• **EXERCISE AIM**: Report how many lines in the records below contain the word "données". Give only the number.

• **Extracted records**:
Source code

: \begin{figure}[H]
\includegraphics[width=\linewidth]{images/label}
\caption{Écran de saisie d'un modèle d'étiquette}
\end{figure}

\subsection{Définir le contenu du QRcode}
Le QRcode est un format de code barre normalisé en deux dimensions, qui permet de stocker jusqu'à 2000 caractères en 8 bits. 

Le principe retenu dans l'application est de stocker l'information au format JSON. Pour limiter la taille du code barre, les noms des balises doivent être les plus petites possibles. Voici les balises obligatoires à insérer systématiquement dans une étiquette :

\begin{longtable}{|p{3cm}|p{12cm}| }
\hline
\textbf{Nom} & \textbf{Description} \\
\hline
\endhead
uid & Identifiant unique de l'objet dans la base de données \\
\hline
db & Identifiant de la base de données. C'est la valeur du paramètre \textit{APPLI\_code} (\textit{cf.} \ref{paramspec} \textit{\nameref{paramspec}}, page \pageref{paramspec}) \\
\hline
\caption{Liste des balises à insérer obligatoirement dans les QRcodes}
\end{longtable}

• **ANSWER SECTION**: 2